Our company takes pride in constructing community buildings that are not only fit for purpose but also fully accessible in compliance with DDA legislation. We ensure that all of our buildings are easy to maintain and built to the highest possible standards.

Our range of schemes includes refurbishments, extensions, and remodelling projects, which are aimed at breathing new life into redundant spaces, as well as constructing modern, environmentally friendly, and purpose-designed buildings.


Sustainability is at the forefront of our approach, and we incorporate sustainable technologies wherever possible. We consider the whole life cycle cost of each building, making them more cost-efficient to run over the long term. One of our exemplar schemes for Mildway Community Partnership involved the refurbishment and upgrading of an existing community centre to meet Passivhaus sustainability and recycling standards, resulting in a further 35% of usable workspace.

We make every effort to use local labour, materials, and suppliers on all of our projects. We also work closely with different stakeholders involved in each project, including local authorities, funding bodies, and user groups. By doing so, we ensure that our facilities serve the best interests of the community. We believe that building sustainable and accessible community spaces is essential to promoting social cohesion and enhancing the quality of life for all members of the community.

Community Ancor


Hainault Ancient Forest Project

Client: LB of Redbridge
Architect: Thomas Ford & Partners 
Landscape Architect: Jon Sheaff
QS: Huntley Cartwright
Value: £3m                              

Buxton were delighted to have restored Hainault Forest to its former glory for Redbridge Council.
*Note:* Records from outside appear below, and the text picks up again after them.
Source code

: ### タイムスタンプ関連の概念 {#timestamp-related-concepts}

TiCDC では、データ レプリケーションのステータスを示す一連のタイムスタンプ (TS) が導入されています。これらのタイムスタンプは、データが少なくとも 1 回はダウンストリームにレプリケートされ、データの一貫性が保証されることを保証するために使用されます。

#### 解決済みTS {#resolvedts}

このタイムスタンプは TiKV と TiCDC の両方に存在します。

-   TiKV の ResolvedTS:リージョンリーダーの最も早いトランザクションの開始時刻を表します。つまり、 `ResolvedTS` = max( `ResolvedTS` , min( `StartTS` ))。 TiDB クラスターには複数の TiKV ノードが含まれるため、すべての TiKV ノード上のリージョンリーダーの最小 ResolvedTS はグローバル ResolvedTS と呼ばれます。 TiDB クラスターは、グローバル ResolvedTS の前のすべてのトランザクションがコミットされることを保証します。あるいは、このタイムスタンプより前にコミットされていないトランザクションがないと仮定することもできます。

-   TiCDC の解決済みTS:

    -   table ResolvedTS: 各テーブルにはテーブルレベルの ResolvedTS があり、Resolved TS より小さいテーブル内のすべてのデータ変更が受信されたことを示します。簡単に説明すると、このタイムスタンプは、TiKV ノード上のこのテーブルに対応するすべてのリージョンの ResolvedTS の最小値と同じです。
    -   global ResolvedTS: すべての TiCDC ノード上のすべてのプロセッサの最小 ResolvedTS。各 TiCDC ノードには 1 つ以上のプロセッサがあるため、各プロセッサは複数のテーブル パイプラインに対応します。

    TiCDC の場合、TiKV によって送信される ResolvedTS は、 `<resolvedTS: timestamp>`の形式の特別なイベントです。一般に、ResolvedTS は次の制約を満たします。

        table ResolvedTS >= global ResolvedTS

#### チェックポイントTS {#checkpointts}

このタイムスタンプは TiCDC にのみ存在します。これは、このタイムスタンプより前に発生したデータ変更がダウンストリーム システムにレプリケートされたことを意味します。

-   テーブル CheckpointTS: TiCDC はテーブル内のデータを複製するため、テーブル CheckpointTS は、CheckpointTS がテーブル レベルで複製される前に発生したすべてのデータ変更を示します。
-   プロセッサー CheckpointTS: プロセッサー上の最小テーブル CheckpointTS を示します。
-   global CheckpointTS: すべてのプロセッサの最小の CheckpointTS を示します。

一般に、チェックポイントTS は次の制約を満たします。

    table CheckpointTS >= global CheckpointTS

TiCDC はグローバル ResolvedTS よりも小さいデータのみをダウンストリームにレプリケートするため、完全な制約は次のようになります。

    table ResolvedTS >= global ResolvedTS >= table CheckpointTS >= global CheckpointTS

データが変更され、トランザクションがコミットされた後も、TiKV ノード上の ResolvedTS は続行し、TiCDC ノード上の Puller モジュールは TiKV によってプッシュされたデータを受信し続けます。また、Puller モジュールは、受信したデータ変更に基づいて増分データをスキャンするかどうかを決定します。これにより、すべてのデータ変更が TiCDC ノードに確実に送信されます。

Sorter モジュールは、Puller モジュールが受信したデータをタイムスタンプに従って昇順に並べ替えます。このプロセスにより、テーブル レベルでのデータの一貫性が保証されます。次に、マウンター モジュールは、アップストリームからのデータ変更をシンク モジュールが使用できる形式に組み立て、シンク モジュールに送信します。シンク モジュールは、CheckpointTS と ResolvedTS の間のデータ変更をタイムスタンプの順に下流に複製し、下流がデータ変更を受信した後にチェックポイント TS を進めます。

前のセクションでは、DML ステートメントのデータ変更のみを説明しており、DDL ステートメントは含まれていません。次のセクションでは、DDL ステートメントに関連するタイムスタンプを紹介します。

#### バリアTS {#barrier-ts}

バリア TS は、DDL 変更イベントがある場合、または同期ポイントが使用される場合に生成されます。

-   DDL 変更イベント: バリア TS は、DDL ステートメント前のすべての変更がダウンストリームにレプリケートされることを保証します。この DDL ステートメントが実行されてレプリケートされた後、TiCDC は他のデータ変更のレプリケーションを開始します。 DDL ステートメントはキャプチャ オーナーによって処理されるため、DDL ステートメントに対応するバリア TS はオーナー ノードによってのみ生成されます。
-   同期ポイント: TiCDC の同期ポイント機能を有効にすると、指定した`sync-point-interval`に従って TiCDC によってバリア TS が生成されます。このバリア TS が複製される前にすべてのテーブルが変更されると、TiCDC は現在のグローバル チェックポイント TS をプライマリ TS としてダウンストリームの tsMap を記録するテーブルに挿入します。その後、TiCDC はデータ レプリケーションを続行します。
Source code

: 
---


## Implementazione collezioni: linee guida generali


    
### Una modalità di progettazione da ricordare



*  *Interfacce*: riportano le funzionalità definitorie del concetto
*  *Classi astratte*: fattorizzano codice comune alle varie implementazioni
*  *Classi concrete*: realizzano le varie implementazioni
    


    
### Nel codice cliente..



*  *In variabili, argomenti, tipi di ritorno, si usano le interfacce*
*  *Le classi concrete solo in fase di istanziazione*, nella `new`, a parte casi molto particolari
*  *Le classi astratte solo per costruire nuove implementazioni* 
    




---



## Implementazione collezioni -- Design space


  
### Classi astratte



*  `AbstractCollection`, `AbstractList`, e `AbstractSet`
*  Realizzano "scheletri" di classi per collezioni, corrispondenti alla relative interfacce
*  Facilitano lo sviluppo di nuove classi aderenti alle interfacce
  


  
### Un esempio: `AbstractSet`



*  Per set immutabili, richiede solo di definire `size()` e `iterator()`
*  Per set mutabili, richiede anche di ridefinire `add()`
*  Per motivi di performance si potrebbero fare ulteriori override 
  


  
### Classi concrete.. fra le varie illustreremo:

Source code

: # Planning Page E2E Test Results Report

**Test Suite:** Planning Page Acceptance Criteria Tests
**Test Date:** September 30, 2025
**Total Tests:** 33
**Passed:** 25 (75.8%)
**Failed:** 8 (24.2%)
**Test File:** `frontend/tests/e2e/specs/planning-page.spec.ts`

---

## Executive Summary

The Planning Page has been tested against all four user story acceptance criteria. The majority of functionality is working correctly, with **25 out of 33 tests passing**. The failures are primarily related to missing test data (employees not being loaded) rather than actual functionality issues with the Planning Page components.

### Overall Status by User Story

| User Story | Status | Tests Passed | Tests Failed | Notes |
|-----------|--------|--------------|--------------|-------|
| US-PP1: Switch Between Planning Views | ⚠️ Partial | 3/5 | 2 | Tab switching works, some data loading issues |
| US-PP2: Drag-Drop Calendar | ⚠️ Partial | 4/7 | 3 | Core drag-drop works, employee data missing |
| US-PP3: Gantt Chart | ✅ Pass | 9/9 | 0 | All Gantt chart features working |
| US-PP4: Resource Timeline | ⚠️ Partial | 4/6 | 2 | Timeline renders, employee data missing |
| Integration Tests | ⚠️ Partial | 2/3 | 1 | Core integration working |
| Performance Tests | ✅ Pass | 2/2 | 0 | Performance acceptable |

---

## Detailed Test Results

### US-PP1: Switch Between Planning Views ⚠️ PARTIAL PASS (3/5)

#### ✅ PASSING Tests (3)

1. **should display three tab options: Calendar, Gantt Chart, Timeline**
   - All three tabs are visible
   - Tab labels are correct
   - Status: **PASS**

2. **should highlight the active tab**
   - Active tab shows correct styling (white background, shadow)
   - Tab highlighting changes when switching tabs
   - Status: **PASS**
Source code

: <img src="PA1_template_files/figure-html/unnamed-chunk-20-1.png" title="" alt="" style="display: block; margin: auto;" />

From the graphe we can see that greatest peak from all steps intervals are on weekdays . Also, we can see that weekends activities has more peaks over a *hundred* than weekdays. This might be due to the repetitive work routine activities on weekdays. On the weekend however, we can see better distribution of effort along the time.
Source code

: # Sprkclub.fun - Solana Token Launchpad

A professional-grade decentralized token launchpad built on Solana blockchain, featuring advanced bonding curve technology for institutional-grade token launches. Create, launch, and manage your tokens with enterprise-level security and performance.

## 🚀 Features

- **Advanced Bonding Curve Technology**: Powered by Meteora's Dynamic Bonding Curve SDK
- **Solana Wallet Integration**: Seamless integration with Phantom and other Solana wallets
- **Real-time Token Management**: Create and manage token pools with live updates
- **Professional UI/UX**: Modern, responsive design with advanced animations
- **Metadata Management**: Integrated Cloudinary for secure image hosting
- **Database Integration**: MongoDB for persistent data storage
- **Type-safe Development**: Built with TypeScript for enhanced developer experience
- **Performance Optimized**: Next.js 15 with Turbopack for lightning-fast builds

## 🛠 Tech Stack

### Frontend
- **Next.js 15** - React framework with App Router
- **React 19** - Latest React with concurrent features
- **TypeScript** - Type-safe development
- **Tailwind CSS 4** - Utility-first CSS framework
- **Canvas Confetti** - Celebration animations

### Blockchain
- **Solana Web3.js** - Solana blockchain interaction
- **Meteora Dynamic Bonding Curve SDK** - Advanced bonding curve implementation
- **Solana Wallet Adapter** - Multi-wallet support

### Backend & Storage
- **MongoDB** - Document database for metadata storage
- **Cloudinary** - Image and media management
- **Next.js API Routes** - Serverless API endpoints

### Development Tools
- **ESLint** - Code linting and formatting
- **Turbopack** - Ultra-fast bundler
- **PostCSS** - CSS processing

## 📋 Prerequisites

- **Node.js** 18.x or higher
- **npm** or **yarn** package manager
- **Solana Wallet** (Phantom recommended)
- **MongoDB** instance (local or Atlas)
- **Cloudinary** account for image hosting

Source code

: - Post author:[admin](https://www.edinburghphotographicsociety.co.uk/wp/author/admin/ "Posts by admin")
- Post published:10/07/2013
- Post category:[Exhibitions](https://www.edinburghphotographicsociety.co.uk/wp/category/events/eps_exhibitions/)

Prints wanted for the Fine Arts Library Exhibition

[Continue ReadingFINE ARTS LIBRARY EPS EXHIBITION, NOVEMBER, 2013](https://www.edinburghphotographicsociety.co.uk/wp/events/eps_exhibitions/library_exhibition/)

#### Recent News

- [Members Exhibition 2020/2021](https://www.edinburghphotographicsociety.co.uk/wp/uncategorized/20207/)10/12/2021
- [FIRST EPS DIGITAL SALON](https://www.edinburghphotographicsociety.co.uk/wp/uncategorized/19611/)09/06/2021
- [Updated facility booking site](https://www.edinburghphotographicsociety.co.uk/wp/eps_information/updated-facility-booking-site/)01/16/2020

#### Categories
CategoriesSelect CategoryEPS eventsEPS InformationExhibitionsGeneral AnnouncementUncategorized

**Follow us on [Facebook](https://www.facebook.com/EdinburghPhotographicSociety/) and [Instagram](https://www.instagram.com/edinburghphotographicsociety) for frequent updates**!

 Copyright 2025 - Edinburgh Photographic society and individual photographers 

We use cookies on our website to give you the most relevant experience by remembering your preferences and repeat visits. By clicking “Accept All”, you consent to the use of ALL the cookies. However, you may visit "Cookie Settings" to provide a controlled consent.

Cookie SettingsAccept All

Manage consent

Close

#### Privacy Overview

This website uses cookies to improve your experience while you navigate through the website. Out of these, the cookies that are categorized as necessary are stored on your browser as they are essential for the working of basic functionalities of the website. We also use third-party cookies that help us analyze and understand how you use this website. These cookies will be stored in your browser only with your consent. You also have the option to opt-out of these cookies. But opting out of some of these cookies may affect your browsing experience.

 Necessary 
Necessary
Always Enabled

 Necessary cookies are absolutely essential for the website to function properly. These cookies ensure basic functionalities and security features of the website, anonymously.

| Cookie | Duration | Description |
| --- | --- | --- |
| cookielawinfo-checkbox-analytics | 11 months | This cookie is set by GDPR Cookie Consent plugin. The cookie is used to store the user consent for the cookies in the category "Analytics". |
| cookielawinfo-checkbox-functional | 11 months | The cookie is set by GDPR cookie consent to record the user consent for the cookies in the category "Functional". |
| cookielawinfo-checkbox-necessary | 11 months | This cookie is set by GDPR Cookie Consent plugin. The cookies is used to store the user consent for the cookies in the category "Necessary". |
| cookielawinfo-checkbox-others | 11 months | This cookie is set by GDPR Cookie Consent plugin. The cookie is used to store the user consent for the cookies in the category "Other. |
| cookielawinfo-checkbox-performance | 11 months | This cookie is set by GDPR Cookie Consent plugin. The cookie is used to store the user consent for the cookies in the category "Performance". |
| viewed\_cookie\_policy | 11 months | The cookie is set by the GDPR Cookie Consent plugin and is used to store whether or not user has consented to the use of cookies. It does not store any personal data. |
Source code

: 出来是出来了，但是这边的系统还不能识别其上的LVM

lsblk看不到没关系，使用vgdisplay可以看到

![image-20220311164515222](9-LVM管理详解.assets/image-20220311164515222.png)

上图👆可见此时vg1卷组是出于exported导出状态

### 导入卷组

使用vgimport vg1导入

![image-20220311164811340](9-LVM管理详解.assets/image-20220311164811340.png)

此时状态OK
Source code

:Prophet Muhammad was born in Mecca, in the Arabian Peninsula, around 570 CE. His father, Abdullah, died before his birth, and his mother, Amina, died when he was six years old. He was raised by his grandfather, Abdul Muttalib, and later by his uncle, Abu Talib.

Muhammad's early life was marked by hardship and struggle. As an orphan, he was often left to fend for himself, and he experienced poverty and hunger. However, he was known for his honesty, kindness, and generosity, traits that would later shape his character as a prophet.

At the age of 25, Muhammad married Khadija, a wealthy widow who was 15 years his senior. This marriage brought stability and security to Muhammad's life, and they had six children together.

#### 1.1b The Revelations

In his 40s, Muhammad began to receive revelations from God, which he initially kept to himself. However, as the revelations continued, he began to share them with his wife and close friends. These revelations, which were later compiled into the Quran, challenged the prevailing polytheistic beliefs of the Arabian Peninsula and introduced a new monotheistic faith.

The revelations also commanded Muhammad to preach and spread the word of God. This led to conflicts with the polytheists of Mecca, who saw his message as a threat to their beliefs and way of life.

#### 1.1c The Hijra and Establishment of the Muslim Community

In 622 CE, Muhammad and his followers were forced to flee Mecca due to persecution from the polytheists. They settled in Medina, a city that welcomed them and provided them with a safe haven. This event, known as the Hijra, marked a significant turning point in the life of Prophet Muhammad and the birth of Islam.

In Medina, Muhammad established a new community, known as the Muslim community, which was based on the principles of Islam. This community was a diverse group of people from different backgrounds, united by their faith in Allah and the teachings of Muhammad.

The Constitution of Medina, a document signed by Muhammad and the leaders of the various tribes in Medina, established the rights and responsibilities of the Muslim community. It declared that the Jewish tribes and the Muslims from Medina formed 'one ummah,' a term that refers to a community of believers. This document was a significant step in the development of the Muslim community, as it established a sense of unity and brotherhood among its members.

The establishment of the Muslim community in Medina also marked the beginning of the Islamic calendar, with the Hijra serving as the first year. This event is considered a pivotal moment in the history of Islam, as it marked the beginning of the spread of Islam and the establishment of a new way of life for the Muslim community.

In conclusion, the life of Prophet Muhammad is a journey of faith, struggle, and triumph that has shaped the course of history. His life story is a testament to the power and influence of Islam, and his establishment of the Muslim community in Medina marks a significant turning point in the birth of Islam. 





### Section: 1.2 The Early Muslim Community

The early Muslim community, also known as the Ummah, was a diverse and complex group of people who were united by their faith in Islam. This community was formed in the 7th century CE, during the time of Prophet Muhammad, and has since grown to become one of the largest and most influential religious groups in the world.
We have refurbished the existing Victorian barns, and created a new visitor hub to provide top-quality visitor facilities, including a new interactive interpretation &  visitor centre, events facility, and an additional catering unit.

The barns will provide a number of small workshops for the operation of local, craft-based businesses, works have also allowed for new servicing to all buildings and landscaping.


Hainault Forest is a spectacular parkland with a rich history, once used as the hunting ground of King Henry VIII it remains a haven for wildlife including an incredible 158 species of birds.

The restoration project is an example of how regeneration can benefit the whole community, through supporting businesses, creating jobs and training opportunities while protecting wildlife, and improving green spaces.